The opinion of the court was delivered by: MCGOHEY
The respondent United States moves to dismiss the libel. Several grounds are asserted but they all come to the same thing, namely, that the suit is barred by the statute of limitations. I do not agree.
The suit seeks to recover for damages to libellant's dock at Las Piedras, Venezuela, alleged to have been caused by respondents' vessel, the S.S. Fort Winnebago, on January 18, 1947. At that time suits for land damage caused by ships in navigable waters were not within the Admiralty jurisdiction. And although the Federal Tort Claims Act was then in effect it did not authorize suit against the United States on claims arising in a foreign country.

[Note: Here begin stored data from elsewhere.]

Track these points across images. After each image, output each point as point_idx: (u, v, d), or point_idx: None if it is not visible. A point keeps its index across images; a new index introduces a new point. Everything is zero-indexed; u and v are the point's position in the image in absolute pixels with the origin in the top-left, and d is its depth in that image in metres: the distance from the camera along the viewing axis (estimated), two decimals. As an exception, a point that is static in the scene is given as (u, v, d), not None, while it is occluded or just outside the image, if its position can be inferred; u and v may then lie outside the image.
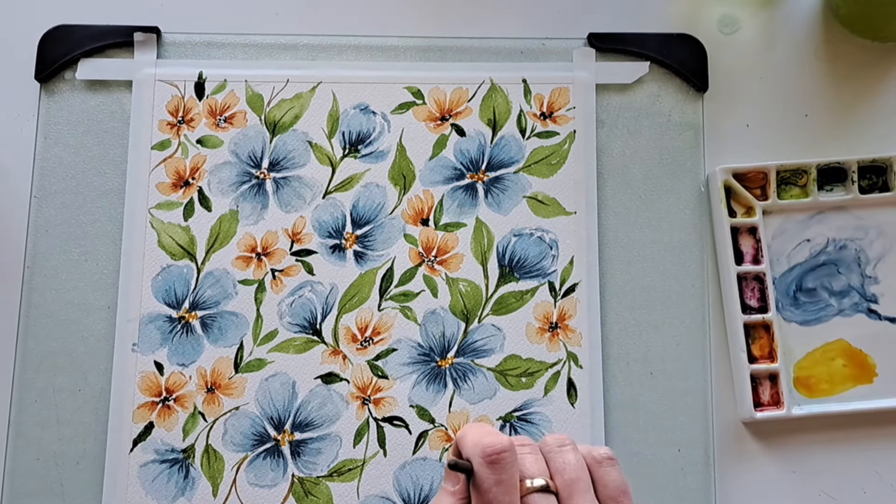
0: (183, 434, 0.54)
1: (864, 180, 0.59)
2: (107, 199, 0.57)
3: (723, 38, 0.62)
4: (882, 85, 0.61)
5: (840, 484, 0.56)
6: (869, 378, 0.56)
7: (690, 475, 0.55)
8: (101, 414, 0.55)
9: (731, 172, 0.58)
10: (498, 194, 0.58)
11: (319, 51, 0.60)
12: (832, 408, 0.56)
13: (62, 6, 0.60)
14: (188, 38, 0.60)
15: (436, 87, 0.59)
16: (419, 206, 0.58)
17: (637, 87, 0.60)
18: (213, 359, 0.55)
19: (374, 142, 0.58)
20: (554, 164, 0.58)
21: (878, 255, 0.58)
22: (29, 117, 0.59)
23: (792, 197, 0.58)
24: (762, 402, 0.56)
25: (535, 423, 0.55)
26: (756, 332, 0.57)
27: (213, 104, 0.59)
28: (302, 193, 0.58)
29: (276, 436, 0.55)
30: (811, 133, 0.60)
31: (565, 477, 0.40)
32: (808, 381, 0.56)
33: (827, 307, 0.57)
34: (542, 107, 0.59)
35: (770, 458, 0.56)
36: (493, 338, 0.56)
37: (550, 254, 0.57)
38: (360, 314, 0.56)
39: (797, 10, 0.62)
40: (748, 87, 0.61)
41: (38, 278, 0.56)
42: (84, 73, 0.59)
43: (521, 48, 0.60)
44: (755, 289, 0.57)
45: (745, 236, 0.58)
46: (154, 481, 0.54)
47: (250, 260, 0.57)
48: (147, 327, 0.56)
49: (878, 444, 0.56)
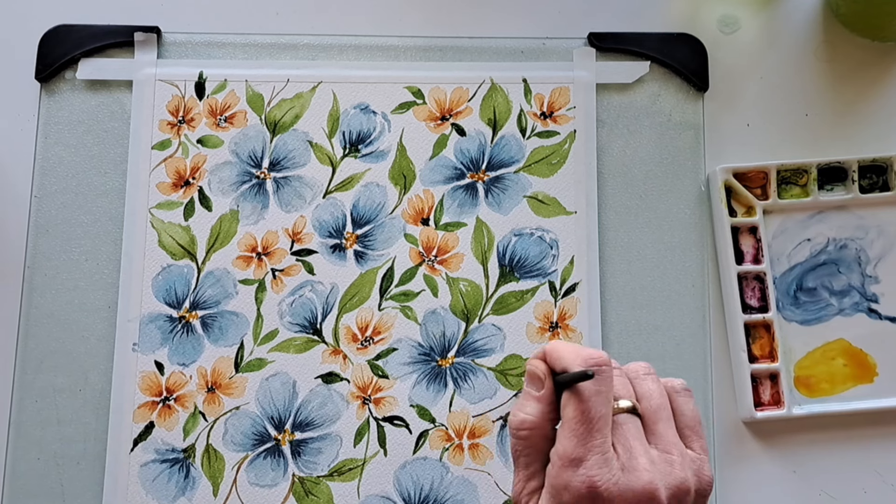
0: (183, 434, 0.54)
1: (865, 180, 0.59)
2: (107, 199, 0.57)
3: (723, 38, 0.62)
4: (882, 84, 0.61)
5: (840, 484, 0.56)
6: (869, 378, 0.56)
7: (691, 475, 0.55)
8: (102, 414, 0.55)
9: (731, 172, 0.58)
10: (498, 194, 0.58)
11: (320, 50, 0.60)
12: (833, 407, 0.56)
13: (62, 6, 0.60)
14: (188, 38, 0.60)
15: (436, 87, 0.59)
16: (419, 206, 0.58)
17: (637, 87, 0.60)
18: (213, 358, 0.55)
19: (375, 141, 0.58)
20: (554, 164, 0.58)
21: (878, 254, 0.58)
22: (29, 117, 0.59)
23: (792, 196, 0.58)
24: (763, 402, 0.56)
25: (535, 423, 0.55)
26: (756, 332, 0.57)
27: (213, 104, 0.59)
28: (302, 193, 0.58)
29: (277, 435, 0.55)
30: (811, 133, 0.60)
31: (652, 403, 0.41)
32: (808, 380, 0.56)
33: (827, 307, 0.57)
34: (542, 106, 0.59)
35: (770, 458, 0.56)
36: (494, 337, 0.56)
37: (551, 253, 0.57)
38: (361, 314, 0.56)
39: (797, 9, 0.62)
40: (748, 87, 0.61)
41: (38, 278, 0.56)
42: (84, 72, 0.59)
43: (522, 48, 0.60)
44: (755, 288, 0.57)
45: (746, 236, 0.58)
46: (154, 481, 0.54)
47: (251, 260, 0.57)
48: (147, 327, 0.56)
49: (879, 444, 0.56)
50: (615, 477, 0.38)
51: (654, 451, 0.40)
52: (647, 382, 0.42)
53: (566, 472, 0.38)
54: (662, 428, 0.41)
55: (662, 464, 0.39)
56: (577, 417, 0.39)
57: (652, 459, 0.39)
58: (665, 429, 0.41)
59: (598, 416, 0.39)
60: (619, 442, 0.39)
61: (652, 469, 0.38)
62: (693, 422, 0.42)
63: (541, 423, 0.40)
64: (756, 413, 0.55)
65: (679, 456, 0.40)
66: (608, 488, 0.37)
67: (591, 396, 0.39)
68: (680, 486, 0.39)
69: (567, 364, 0.40)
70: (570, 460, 0.38)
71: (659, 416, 0.41)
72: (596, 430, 0.38)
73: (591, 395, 0.39)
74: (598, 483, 0.37)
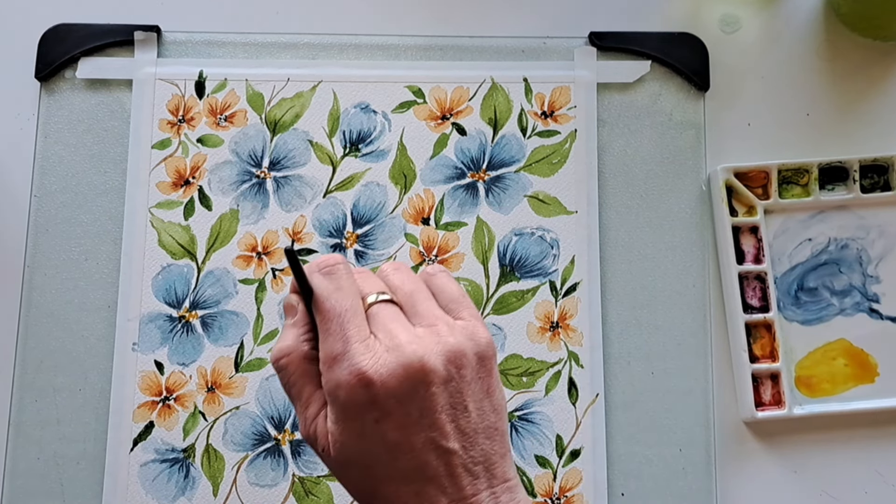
0: (183, 434, 0.54)
1: (866, 180, 0.59)
2: (107, 198, 0.57)
3: (724, 37, 0.61)
4: (883, 84, 0.61)
5: (842, 484, 0.55)
6: (870, 378, 0.56)
7: (692, 475, 0.55)
8: (102, 413, 0.54)
9: (732, 172, 0.58)
10: (499, 193, 0.58)
11: (320, 50, 0.60)
12: (833, 407, 0.56)
13: (62, 5, 0.60)
14: (188, 37, 0.60)
15: (437, 86, 0.59)
16: (420, 206, 0.58)
17: (638, 86, 0.60)
18: (213, 358, 0.55)
19: (375, 141, 0.58)
20: (555, 164, 0.58)
21: (879, 254, 0.58)
22: (29, 116, 0.59)
23: (793, 196, 0.58)
24: (763, 402, 0.56)
25: (536, 423, 0.55)
26: (757, 332, 0.56)
27: (213, 103, 0.58)
28: (302, 192, 0.58)
29: (277, 435, 0.55)
30: (812, 132, 0.60)
31: (406, 289, 0.41)
32: (809, 380, 0.56)
33: (828, 307, 0.57)
34: (543, 106, 0.59)
35: (771, 458, 0.56)
36: (494, 337, 0.56)
37: (551, 253, 0.57)
38: (361, 313, 0.56)
39: (798, 9, 0.62)
40: (749, 86, 0.61)
41: (38, 277, 0.56)
42: (84, 71, 0.59)
43: (523, 47, 0.60)
44: (756, 288, 0.57)
45: (747, 235, 0.58)
46: (154, 481, 0.54)
47: (251, 259, 0.57)
48: (147, 327, 0.55)
49: (880, 444, 0.56)
50: (381, 359, 0.37)
51: (420, 329, 0.39)
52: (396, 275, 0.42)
53: (333, 370, 0.38)
54: (423, 308, 0.40)
55: (429, 336, 0.38)
56: (325, 317, 0.38)
57: (417, 335, 0.38)
58: (426, 308, 0.40)
59: (344, 310, 0.38)
60: (378, 329, 0.39)
61: (417, 342, 0.38)
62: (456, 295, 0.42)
63: (296, 346, 0.40)
64: (757, 413, 0.55)
65: (446, 326, 0.39)
66: (376, 370, 0.37)
67: (332, 294, 0.39)
68: (452, 351, 0.38)
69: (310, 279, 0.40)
70: (332, 358, 0.38)
71: (416, 298, 0.41)
72: (347, 322, 0.38)
73: (331, 292, 0.39)
74: (364, 369, 0.37)
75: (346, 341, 0.38)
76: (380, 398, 0.37)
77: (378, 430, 0.37)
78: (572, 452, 0.54)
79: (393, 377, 0.37)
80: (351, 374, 0.37)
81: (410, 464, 0.37)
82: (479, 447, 0.38)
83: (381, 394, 0.37)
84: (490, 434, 0.39)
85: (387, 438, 0.37)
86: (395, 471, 0.38)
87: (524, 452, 0.54)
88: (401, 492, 0.38)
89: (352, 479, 0.39)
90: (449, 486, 0.38)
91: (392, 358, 0.37)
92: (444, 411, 0.38)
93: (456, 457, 0.38)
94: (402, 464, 0.37)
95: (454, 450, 0.38)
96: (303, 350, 0.40)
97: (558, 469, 0.54)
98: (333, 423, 0.38)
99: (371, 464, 0.38)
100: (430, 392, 0.37)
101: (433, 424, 0.37)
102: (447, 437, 0.38)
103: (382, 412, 0.37)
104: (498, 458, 0.39)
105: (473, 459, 0.38)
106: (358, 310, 0.39)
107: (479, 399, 0.39)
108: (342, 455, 0.38)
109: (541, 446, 0.54)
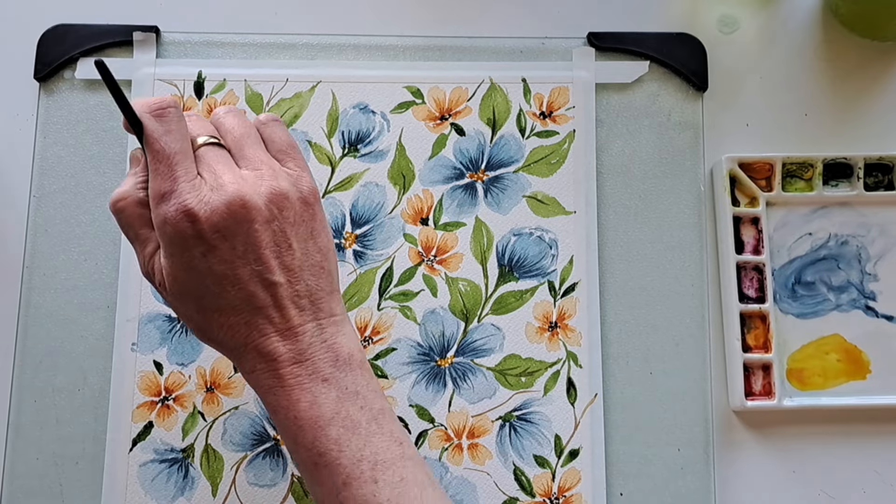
0: (182, 434, 0.54)
1: (870, 178, 0.59)
2: (106, 199, 0.57)
3: (722, 38, 0.62)
4: (882, 84, 0.61)
5: (838, 480, 0.55)
6: (862, 374, 0.56)
7: (690, 475, 0.55)
8: (101, 414, 0.54)
9: (737, 162, 0.58)
10: (497, 194, 0.58)
11: (319, 50, 0.60)
12: (823, 401, 0.56)
13: (61, 5, 0.60)
14: (187, 38, 0.60)
15: (435, 87, 0.59)
16: (419, 206, 0.58)
17: (637, 87, 0.60)
18: (212, 358, 0.55)
19: (374, 141, 0.58)
20: (553, 164, 0.58)
21: (878, 252, 0.58)
22: (28, 117, 0.59)
23: (796, 190, 0.58)
24: (754, 392, 0.56)
25: (534, 423, 0.55)
26: (752, 322, 0.57)
27: (212, 103, 0.59)
28: (301, 193, 0.58)
29: (276, 435, 0.55)
30: (811, 132, 0.60)
31: (235, 134, 0.44)
32: (801, 373, 0.56)
33: (824, 301, 0.57)
34: (541, 106, 0.59)
35: (761, 448, 0.56)
36: (493, 337, 0.56)
37: (550, 253, 0.57)
38: (360, 313, 0.56)
39: (797, 9, 0.62)
40: (748, 87, 0.61)
41: (37, 278, 0.56)
42: (83, 72, 0.59)
43: (521, 47, 0.60)
44: (754, 279, 0.57)
45: (748, 226, 0.58)
46: (153, 481, 0.54)
47: (250, 259, 0.57)
48: (146, 327, 0.56)
49: (875, 442, 0.56)
50: (206, 197, 0.40)
51: (245, 171, 0.42)
52: (227, 118, 0.45)
53: (161, 207, 0.40)
54: (250, 152, 0.43)
55: (252, 178, 0.42)
56: (155, 158, 0.41)
57: (241, 176, 0.42)
58: (253, 152, 0.43)
59: (173, 152, 0.41)
60: (205, 170, 0.42)
61: (240, 182, 0.41)
62: (285, 145, 0.45)
63: (132, 191, 0.43)
64: (746, 402, 0.55)
65: (270, 170, 0.42)
66: (200, 208, 0.40)
67: (162, 136, 0.41)
68: (275, 192, 0.41)
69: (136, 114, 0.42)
70: (160, 196, 0.40)
71: (244, 142, 0.44)
72: (176, 164, 0.41)
73: (161, 135, 0.41)
74: (189, 205, 0.40)
75: (175, 181, 0.40)
76: (205, 233, 0.40)
77: (205, 263, 0.40)
78: (571, 452, 0.54)
79: (216, 213, 0.40)
80: (177, 211, 0.40)
81: (239, 295, 0.41)
82: (305, 282, 0.42)
83: (205, 228, 0.40)
84: (315, 272, 0.42)
85: (214, 271, 0.40)
86: (225, 301, 0.41)
87: (523, 452, 0.54)
88: (232, 321, 0.41)
89: (188, 311, 0.42)
90: (276, 316, 0.41)
91: (216, 196, 0.40)
92: (268, 248, 0.41)
93: (282, 289, 0.41)
94: (231, 295, 0.41)
95: (279, 282, 0.41)
96: (138, 196, 0.43)
97: (557, 469, 0.54)
98: (165, 258, 0.41)
99: (202, 295, 0.41)
100: (254, 228, 0.40)
101: (258, 259, 0.41)
102: (272, 271, 0.41)
103: (208, 246, 0.40)
104: (324, 294, 0.43)
105: (298, 293, 0.42)
106: (188, 152, 0.42)
107: (304, 239, 0.42)
108: (175, 287, 0.41)
109: (539, 446, 0.55)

On June 19, 1948, Congress extended the Admiralty jurisdiction to 'all cases of damage or injury, to person or property, caused by a vessel on navigable water, notwithstanding that such damage or injury be done or consummated on land.'
The Act provided, moreover, that if such suits are brought against the United States the Public Vessels Act, 46 U.S.C.A. § 781 et seq., or the Suits in Admiralty Act, 46 U.S.C.A. § 741 et seq., 'shall constitute the exclusive remedy for all causes of action arising after June 19, 1948 and for all causes of action where suit has not been hitherto filed under the Federal Tort Claims Act.'
Although it is clear that the Federal Tort Claims Act gave no cause of action to the libellant, the respondent urges that libellant is in some way now bound by that Act's one year limitation. How one can be barred by the provisions of a statute which concededly did not reach his claim is not made clear and, of course, no case is cited to support this odd proposition.
Section 740 of Title 46 became law on June 19, 1948. It is not restricted to claims arising in the United States. Accordingly, libellant could sue if its claim was not barred by the Public Vessels Act or the Suits in Admiralty Act. These, however, provide that suits may be brought within two years after the claim arises. Thus libellant had until January 17, 1949, to commence its action, which it did on that day, alleging that its claim was presented to the appropriate Federal Agency more than six months prior to filing suit. Respondent urges unreasonable delay and laches detrimental to its grounds for dismissal. They are not substantial. As appears from the foregoing recital, its is clear that libellant acted as promptly as the law allowed.
Libellant therefore having brought its suit within the time provided, the action is not barred.
Accordingly, the respondent's motion to dismiss is denied.